**YOUR TASK:** Resume the passage on interior design trends after its final sentence, carrying its discussion forward.

**PASSAGE GIVEN:**
........

Interior design trends have shifted so many times over the last century. Today Interior Designers and their clients have greater opportunities than ever before when it comes to making their designs unique and interesting. With thanks to more accessible travel and education on available materials and finishes, with increased access to interior design courses, online images, blogs and interiors magazines and podcasts the choices are vast when it comes to products, manufacturers and stockists. As with fashion, interior design trend inspiration can come from all four corners of the globe. I have given a few lectures to design students and to peers on the following topic as I find the fact that there have been so many diverse trends in furniture design and interior design over the last 100 years absolutely fascinating. It is tricky to squeeze so many interior design trends into one blog post so this is really only for those who are as interested in the topic as I am! I have kept it brief and to the point, offering what are, in my opinion the most fundamental elements for understanding how interior design trends came about and how they looked. Enjoy!
"A Trend is defined by a shift in behaviour or mentality that influences a significant number of the population. This profound change in behaviour is triggered by a small part of the population & starts to spread gradually until enough people start to use it as part of their every day lifestyle. This shift is often influenced by an economic, social and/or environmental change. It is often based on a strong concept and vision initiated by artists and designers - based on predictions, colour and material research."

........

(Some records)
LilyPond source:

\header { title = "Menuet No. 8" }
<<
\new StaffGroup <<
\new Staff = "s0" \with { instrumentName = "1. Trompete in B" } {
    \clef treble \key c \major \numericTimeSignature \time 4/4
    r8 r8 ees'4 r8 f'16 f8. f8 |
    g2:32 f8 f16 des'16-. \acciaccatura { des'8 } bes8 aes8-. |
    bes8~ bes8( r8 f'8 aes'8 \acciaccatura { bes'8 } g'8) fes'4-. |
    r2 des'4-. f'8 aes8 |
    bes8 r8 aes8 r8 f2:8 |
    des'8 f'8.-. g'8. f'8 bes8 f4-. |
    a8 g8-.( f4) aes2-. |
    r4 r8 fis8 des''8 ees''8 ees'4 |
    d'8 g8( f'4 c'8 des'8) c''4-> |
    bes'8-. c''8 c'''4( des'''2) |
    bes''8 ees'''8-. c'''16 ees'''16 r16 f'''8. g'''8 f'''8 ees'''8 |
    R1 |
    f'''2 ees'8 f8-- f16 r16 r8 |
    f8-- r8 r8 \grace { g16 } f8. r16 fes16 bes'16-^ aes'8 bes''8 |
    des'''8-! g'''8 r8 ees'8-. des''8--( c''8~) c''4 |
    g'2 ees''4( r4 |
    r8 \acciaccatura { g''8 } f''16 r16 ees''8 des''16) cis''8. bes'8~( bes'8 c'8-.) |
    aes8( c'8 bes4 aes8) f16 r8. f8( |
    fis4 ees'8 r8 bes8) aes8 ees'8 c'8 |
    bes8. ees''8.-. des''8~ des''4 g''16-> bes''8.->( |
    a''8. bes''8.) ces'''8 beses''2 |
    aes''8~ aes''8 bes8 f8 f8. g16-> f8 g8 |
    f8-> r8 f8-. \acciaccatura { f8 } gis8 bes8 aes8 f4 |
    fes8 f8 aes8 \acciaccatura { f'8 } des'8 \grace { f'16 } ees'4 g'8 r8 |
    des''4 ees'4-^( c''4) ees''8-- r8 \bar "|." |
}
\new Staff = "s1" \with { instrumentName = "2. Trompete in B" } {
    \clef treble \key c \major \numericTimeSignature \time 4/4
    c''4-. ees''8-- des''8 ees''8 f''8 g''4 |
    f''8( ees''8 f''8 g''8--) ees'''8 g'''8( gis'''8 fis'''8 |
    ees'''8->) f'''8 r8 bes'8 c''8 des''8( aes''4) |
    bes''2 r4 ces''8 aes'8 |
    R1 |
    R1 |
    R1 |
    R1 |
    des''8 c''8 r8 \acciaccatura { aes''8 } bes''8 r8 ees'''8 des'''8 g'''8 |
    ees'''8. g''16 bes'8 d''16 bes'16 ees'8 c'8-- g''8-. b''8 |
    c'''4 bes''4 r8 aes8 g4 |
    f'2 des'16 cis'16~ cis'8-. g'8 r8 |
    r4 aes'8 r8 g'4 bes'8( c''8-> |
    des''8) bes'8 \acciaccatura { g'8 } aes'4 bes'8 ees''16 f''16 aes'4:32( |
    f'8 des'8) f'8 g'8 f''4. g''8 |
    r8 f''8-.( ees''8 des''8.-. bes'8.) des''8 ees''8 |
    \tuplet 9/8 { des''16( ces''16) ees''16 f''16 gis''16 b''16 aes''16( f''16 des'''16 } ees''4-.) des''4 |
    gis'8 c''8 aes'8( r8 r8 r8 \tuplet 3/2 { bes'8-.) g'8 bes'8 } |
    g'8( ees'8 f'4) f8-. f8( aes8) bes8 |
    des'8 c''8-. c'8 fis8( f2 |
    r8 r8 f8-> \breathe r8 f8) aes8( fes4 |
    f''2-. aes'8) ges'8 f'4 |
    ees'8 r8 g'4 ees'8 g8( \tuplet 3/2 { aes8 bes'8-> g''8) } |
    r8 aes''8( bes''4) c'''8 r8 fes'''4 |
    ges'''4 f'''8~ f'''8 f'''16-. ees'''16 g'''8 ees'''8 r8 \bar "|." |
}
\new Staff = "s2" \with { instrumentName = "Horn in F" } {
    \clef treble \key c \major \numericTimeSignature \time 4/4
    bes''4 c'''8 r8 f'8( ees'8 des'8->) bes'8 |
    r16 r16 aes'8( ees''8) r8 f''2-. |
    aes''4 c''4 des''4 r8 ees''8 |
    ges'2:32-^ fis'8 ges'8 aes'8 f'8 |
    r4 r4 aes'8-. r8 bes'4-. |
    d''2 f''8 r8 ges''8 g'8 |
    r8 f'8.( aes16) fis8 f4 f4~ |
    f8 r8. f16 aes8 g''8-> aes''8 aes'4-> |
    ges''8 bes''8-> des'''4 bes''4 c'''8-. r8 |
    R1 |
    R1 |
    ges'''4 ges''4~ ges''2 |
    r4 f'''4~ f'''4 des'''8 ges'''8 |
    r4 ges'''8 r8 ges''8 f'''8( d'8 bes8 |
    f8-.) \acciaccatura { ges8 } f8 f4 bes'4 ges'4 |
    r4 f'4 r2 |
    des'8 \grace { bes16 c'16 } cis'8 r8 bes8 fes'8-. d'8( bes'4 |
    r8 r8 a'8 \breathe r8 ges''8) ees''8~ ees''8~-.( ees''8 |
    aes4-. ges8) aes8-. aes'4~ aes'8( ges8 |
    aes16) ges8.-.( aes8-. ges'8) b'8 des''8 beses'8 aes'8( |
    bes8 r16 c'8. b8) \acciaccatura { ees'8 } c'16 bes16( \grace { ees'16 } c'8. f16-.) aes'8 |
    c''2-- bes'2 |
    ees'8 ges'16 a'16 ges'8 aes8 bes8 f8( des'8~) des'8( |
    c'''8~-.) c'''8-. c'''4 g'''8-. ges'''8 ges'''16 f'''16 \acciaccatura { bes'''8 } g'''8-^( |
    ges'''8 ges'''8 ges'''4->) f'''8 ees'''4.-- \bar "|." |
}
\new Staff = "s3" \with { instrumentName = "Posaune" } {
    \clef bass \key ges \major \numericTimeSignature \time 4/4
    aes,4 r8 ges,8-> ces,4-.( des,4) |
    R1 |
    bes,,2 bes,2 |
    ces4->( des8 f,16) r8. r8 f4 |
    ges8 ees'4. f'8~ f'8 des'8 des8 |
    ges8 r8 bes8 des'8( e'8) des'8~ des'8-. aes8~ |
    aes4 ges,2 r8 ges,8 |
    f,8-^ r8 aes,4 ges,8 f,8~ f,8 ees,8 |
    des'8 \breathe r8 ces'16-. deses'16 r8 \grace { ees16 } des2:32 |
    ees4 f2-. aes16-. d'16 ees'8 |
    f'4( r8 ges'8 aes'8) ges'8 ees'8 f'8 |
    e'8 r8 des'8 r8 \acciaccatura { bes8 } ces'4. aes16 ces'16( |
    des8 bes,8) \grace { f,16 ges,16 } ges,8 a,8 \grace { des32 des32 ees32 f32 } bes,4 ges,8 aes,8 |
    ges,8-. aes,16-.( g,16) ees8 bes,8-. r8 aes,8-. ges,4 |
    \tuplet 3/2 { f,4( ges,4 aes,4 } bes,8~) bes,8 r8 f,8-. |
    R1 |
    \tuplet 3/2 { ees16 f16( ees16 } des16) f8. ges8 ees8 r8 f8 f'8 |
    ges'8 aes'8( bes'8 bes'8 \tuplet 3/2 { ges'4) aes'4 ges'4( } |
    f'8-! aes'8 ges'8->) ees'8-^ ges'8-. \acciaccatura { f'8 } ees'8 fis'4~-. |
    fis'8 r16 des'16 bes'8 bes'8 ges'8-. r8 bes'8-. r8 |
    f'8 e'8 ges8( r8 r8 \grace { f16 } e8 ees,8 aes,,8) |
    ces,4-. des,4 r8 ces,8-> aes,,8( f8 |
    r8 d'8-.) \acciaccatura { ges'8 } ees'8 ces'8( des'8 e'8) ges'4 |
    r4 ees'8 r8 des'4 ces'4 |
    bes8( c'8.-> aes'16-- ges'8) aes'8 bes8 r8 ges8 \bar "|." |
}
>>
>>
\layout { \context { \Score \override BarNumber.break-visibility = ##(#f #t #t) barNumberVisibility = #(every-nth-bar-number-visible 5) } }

........

**RESPONSE TO THIS TASK:**
1860s-1910s: The Arts & Crafts Movement
Evolutionary changes: The impoverished state of the decorative arts, encouraging improved craftsmanship and the rejection of mass factory production in interiors.
Names to remember: William Morris ; John Ruskin ; Philip Webb
Distinguishable features & materials: Oak & other natural timbers, unpainted wood paneling & detailing, earthy colours as seen in nature. This period saw less ornamentation (than in the Victorian era) and more focus on hand crafted goods. Carpeting was replaced by parquet flooring, slate or stone.
Iconic pieces / reproductions: The Adirondack Chair; Morris & Co Archive Prints & Papers; The Tiffany Lamp
1920s-1930s: Art Deco Glamour
Evolutionary changes: Interior design becomes a profession which slowly introduces glamour to people's homes. Travel was a more tangible hobby which meant that people were able to bring relics and foreign souvenirs into their homes. The Art Deco trends originated in Paris & the Modernism trend from Bauhaus in Germany. Hollywood became an influencer on British & Irish interiors with the introduction of cinema.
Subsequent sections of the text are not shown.